>> BEGIN Reading passage

During handling of the above exception, another exception occurred:

Traceback (most recent call last): File "/mnt/d/ubuntu/Conda_2022/envs/py1/bin/pdfrenamer", line 8, in sys.exit(main()) File "/mnt/d/ubuntu/Conda_2022/envs/py1/lib/python3.7/site-packages/pdfrenamer/main.py", line 346, in main results = rename(target=target) File "/mnt/d/ubuntu/Conda_2022/envs/py1/lib/python3.7/site-packages/pdfrenamer/main.py", line 103, in rename result = rename(subfolder, format=format,tags=tags) File "/mnt/d/ubuntu/Conda_2022/envs/py1/lib/python3.7/site-packages/pdfrenamer/main.py", line 103, in rename result = rename(subfolder, format=format,tags=tags) File "/mnt/d/ubuntu/Conda_2022/envs/py1/lib/python3.7/site-packages/pdfrenamer/main.py", line 92, in rename result = rename(file, format=format, tags=tags) File "/mnt/d/ubuntu/Conda_2022/envs/py1/lib/python3.7/site-packages/pdfrenamer/main.py", line 163, in rename result['path_new'] = None UnboundLocalError: local variable 'result' referenced before assignment`

Johny-Leo commented 1 year ago

Perhaps you can do something like this for the individual instance of pdf2doi: (in python script)

doi_dict = pdf2doi.pdf2doi( file_name_original+ '.pdf') if doi_dict['identifier'] == None: #### when pdf2doi could not find the appropriate id continue

This will skip the erroneous instances and continue to the next instance in pdf2doi search, which consequently skips the steps of renaming.

Regards!

>> END Reading passage
>> BEGIN Excerpted data

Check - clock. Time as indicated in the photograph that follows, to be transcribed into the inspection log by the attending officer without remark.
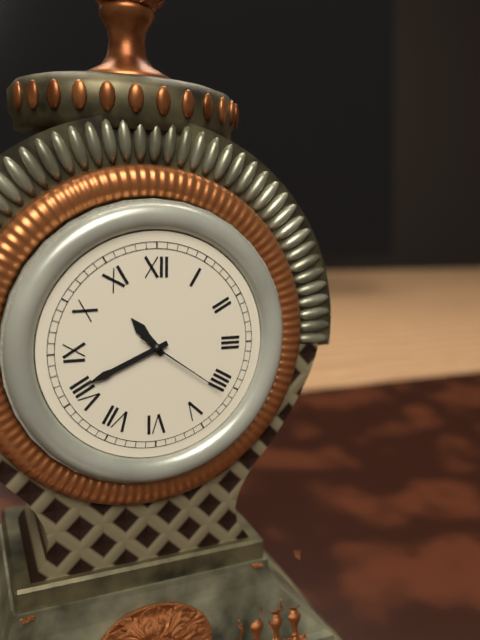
10:41:21
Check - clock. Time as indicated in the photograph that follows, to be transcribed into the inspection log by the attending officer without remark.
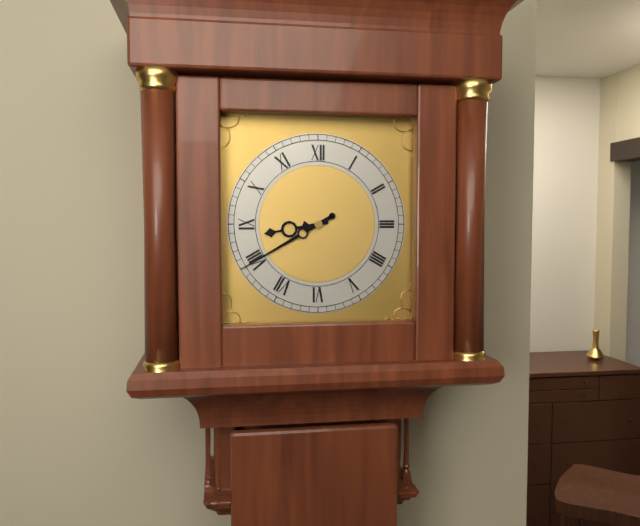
8:40
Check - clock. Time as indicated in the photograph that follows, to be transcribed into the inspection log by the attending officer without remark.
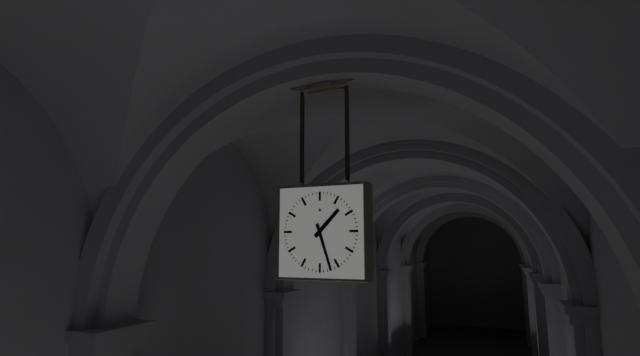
1:27
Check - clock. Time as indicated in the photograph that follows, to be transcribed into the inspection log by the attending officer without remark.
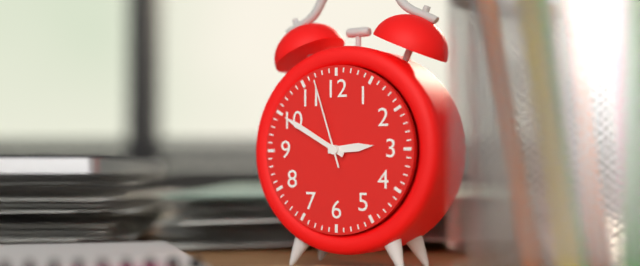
2:50:57
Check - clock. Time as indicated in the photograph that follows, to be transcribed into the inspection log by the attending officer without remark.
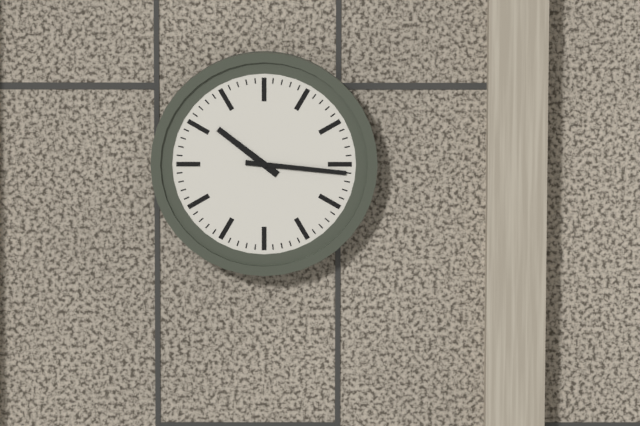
10:16
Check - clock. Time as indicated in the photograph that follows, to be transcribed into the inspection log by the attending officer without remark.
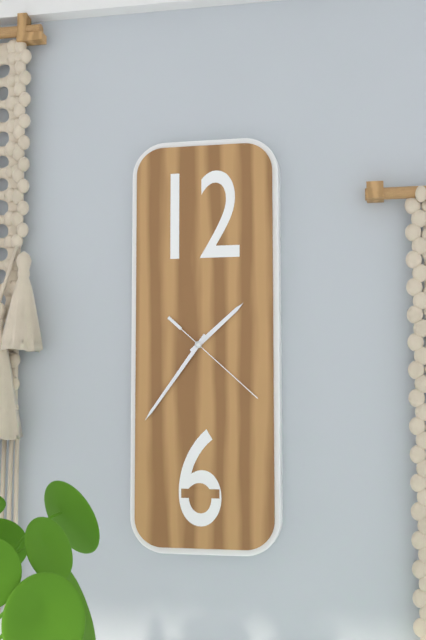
1:36:22
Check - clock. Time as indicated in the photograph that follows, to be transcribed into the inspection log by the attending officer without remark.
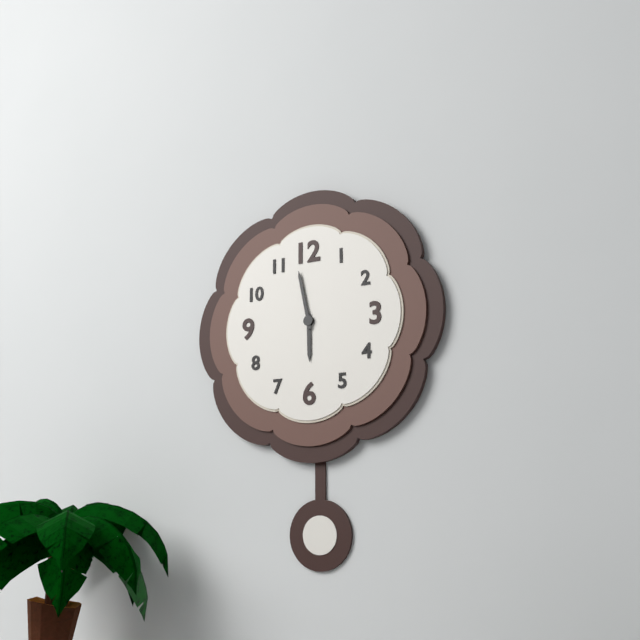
5:58
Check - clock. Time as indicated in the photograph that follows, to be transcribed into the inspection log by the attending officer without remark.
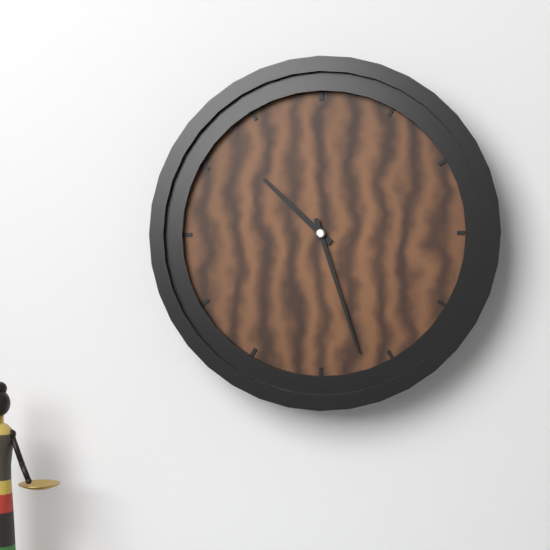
10:27
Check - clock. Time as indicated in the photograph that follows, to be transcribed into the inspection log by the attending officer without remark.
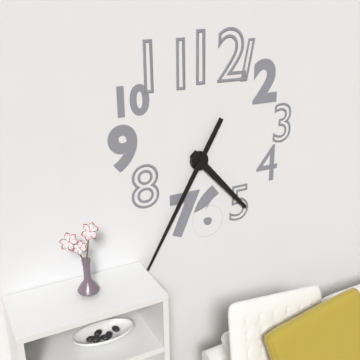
4:35
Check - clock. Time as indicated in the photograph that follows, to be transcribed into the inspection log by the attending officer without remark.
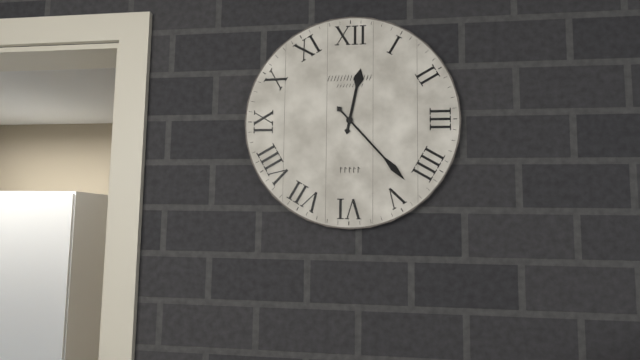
12:23
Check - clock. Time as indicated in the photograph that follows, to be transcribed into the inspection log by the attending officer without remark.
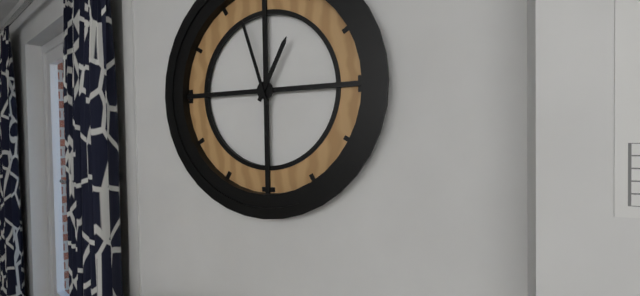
12:57
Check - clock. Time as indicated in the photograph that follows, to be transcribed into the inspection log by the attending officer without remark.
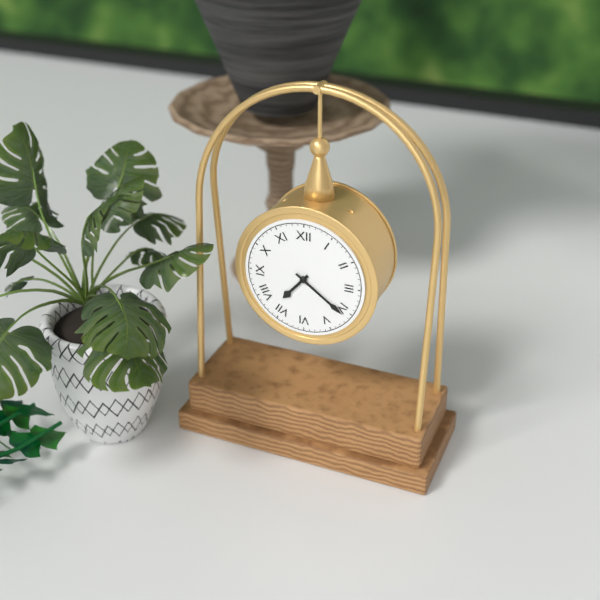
7:21
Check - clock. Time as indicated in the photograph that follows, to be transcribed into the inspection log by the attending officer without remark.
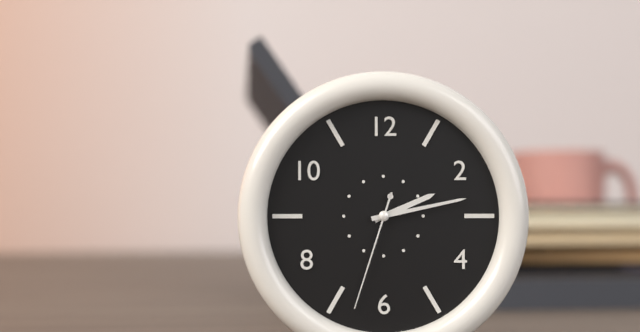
2:13:33
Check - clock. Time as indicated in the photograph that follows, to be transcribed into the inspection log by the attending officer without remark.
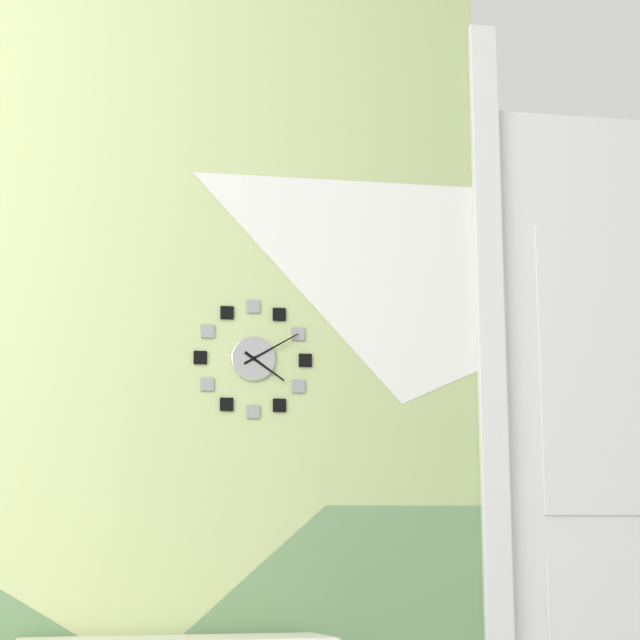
4:10
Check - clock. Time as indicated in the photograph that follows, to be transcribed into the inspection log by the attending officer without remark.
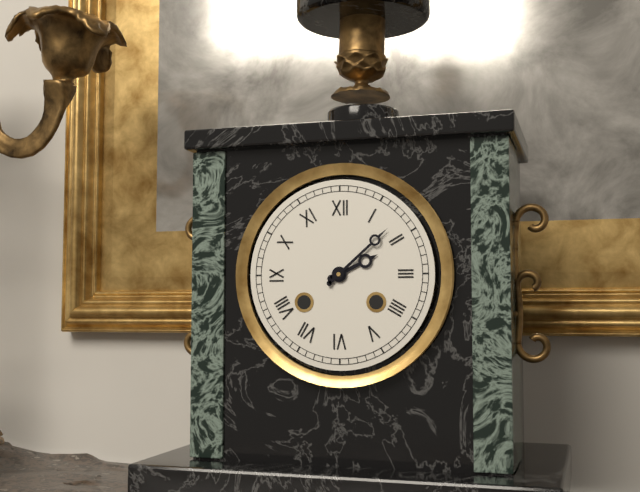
2:08
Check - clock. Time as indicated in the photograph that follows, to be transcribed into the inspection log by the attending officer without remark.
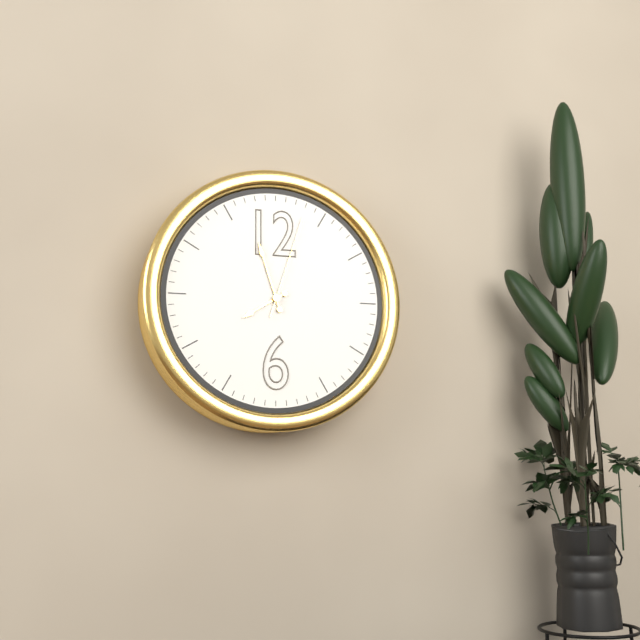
7:57:03
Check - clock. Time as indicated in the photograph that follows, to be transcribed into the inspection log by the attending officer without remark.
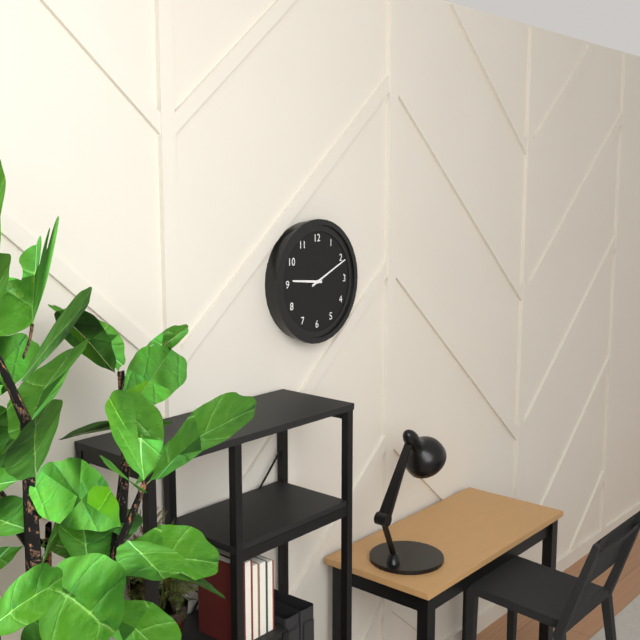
9:11
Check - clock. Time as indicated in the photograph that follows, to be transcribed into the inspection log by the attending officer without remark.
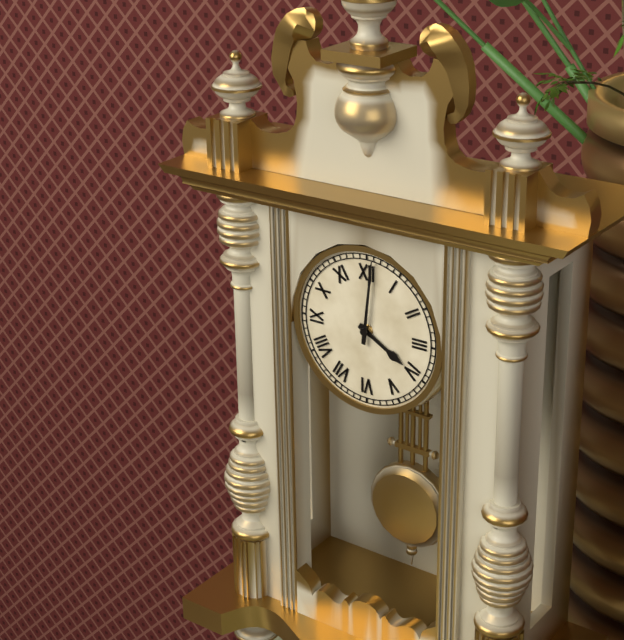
4:01
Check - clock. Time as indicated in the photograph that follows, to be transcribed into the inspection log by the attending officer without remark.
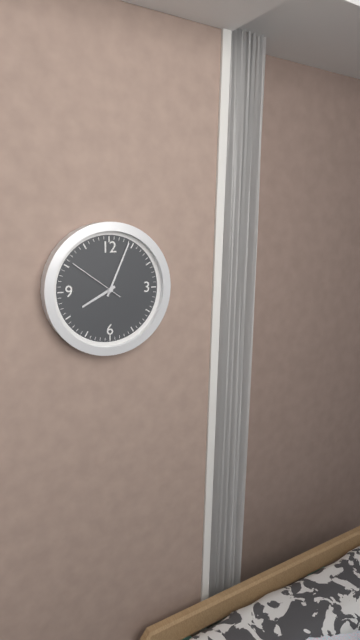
8:04:51
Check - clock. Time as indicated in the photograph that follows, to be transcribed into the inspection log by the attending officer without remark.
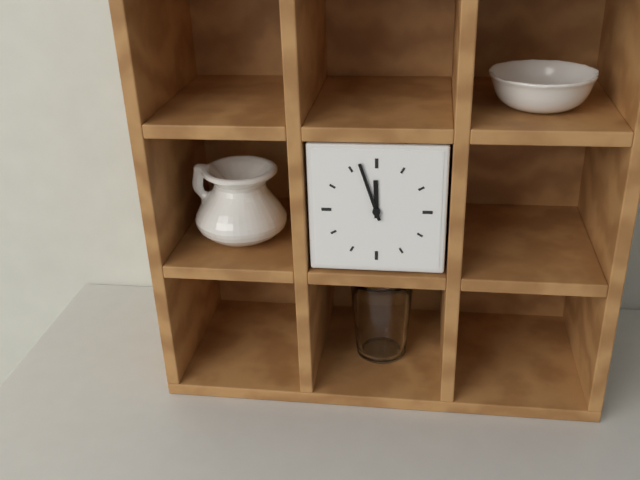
11:57
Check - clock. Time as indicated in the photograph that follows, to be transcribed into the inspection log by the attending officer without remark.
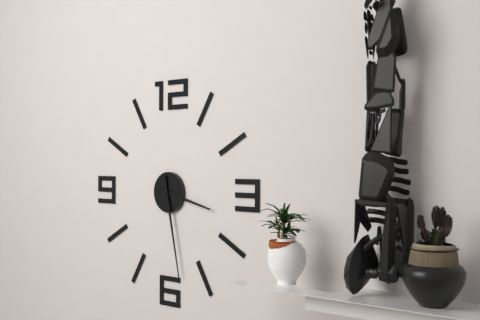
3:28
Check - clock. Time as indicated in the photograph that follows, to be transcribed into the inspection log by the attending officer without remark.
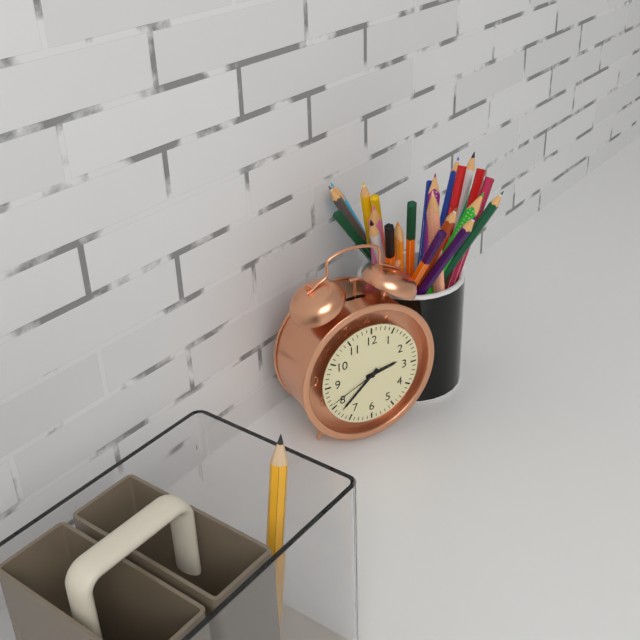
2:38:41
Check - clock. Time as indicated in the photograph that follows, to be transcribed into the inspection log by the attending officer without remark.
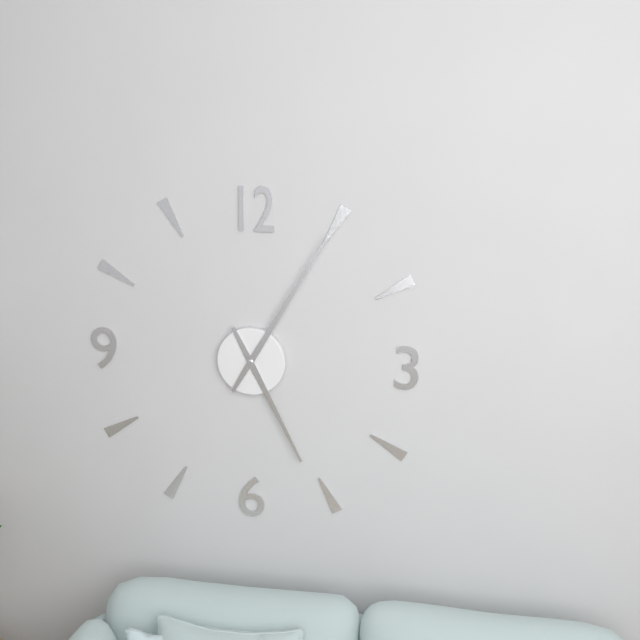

>> END Excerpted data

*To do*.
1 – Say whether each statement agrees with the forum excerpt, answering yes or no and quoting the words that decide it: (a) The error raised was an UnboundLocalError. (b) The suggested code moves on to the next instance when pdf2doi finds no identifier. (c) The comment was posted one month ago.
2 – Write out the part of the forum excerpt starting at "doi_dict = pdf2doi.pdf2doi( file_name_original+" and ending at "steps of renaming.".
The source records are separate material, apart from the forum excerpt.

*Answers given*.
1 –
(a) Yes: "UnboundLocalError: local variable 'result' referenced before assignment"
(b) Yes: "This will skip the erroneous instances and continue to the next instance in pdf2doi search"
(c) No: "Johny-Leo commented 1 year ago"

2 –
doi_dict = pdf2doi.pdf2doi( file_name_original+ '.pdf') if doi_dict['identifier'] == None: #### when pdf2doi could not find the appropriate id continue

This will skip the erroneous instances and continue to the next instance in pdf2doi search, which consequently skips the steps of renaming.